Extracted page text data:
□ □ □ □ □

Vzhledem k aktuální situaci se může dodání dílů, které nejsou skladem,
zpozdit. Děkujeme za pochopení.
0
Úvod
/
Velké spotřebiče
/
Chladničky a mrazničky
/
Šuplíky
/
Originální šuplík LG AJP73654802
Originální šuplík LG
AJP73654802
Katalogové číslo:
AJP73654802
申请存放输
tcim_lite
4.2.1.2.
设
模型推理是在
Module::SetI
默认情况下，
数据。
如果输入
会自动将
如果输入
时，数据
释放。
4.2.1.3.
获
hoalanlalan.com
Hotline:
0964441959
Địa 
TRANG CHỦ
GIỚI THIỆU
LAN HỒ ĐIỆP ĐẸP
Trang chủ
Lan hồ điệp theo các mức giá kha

□ □ □ □ □

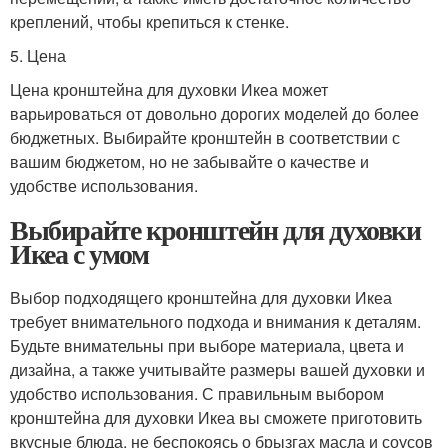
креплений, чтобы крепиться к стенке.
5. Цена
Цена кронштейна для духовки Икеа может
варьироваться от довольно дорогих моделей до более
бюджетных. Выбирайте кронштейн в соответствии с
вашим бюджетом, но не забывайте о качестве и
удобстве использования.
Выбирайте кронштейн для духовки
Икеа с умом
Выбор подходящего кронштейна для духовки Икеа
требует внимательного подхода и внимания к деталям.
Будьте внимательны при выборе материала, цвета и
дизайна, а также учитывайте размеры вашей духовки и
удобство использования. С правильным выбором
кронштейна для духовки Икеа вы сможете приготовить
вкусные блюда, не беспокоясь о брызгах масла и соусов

□ □ □ □ □

Work request:
Whenever a line above contains "кронштейна", copy that line.

Reply:
Цена кронштейна для духовки Икеа может
Выбор подходящего кронштейна для духовки Икеа
кронштейна для духовки Икеа вы сможете приготовить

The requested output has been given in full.